Run the mPlane software

Here we assume that [PROTOCOL_RI_DIR] is the folder where the GitHub repository of the mPlane protocol reference implementation has been cloned.

The code for the use case is available on GitHub under mPlane demo material.

Supervisor

The Python code for the supervisor is the one provided in the mPlane protocol RI repository, i.e., scripts/mpsup. It receives the specification from the reasoner and forwards them to the other mPlane components.

Repository and Analysis Module

tstatrepository.py integrates the capabilities of communicating with Tstat and the interface to the query the analysis module.

Reasoner

reasoner is the Python script for the reasoner. It starts the Passive Content Curation demo by activating the streaming exporter of HTTP logs generated by Tstat, and periodically queries the tstatrepository to obtain the list of the most popular content observed in a given period.

HowTo

1. Set the parameters in the files supervisor.conftstatrepository.confreasoner.conf (e.g., path to certificates, supervisor address, client port and address, and roles)

2. Set the environment variable MPLANE_RI to point to [PROTOCOL_RI_DIR]

$ export MPLANE_RI=[PROTOCOL_RI_DIR]

3. Run the mPlane components:

  • Supervisor

$ ./scripts/mpsup --config ./conf/supervisor.conf

  •  Tstat proxy:

$ ./scripts/mpcom --config ./mplane/components/tstat/conf/tstat.conf

  • Run the Repository proxy:

$ ./scripts/mpcom --config ./mplane/components/tstat/conf/tstatrepository.conf 

  • Run the reasoner (make sure you have set the MPLANE_RI variable)

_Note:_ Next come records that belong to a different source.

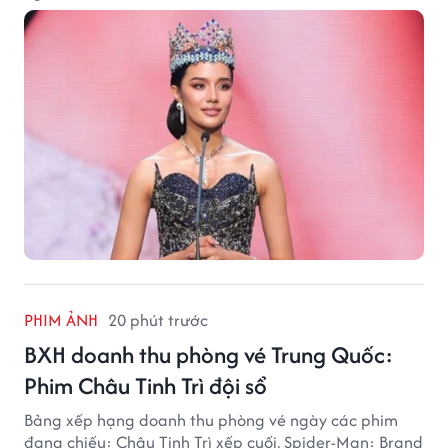
PHIM ẢNH
20 phút trước
BXH doanh thu phòng vé Trung Quốc:
Phim Châu Tinh Trì đội sổ
Bảng xếp hạng doanh thu phòng vé ngày các phim
đang chiếu: Châu Tinh Trì xếp cuối, Spider-Man: Brand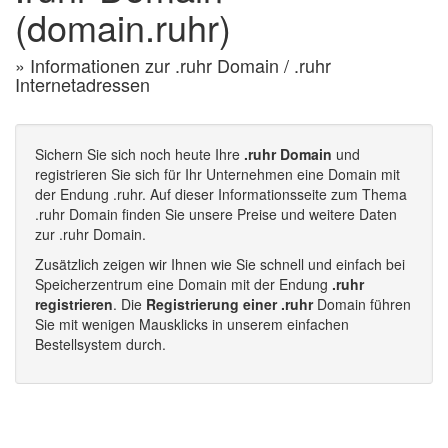
(domain.ruhr)
» Informationen zur .ruhr Domain / .ruhr
Internetadressen
Sichern Sie sich noch heute Ihre
.ruhr Domain
und
registrieren Sie sich für Ihr Unternehmen eine Domain mit
der Endung .ruhr. Auf dieser Informationsseite zum Thema
.ruhr Domain finden Sie unsere Preise und weitere Daten
zur .ruhr Domain.
Zusätzlich zeigen wir Ihnen wie Sie schnell und einfach bei
Speicherzentrum eine Domain mit der Endung
.ruhr
registrieren
. Die
Registrierung einer .ruhr
Domain führen
Sie mit wenigen Mausklicks in unserem einfachen
Bestellsystem durch.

        $ python3 reasoner --config reasoner.conf

 


 

Step-by-step walkthrough

 

Warmup: online extraction of user clicks from network traffic

Once started, the mPlane proxy interface for Tstat should start exporting data (HTTP logs) to the repository interface. This will filter the HTTP requests to extract those corresponding to actual clicks generated by users. The analsyis modules built on top of the streaming importer will also classify the URLs depending on the kind of content the point to (e.g., videos or news).

Observe: URLs observed in the network presented in a WeBrowse

The demo will demonstrate the feasibility of the passive content curation approach and its viability using the mPlane protocol. For the sake of showcasing, the URLs extracted by the WeBrowse modules will be presented in a website, similar to the one available in Polito deployment, http://webrowse.polito.it (see the picture below).  Notice that popular content exhibit as expected a strong locality bias, with italian newspages (having no english version) consistently showing up in the interface.

Trigger: visit webpages to have them presented in WeBrowse

During the demo we will emulate the behaviour of a user in the network by generating automatic visits to a list of news webpages. These will hence appear in the front-page of WeBrowse.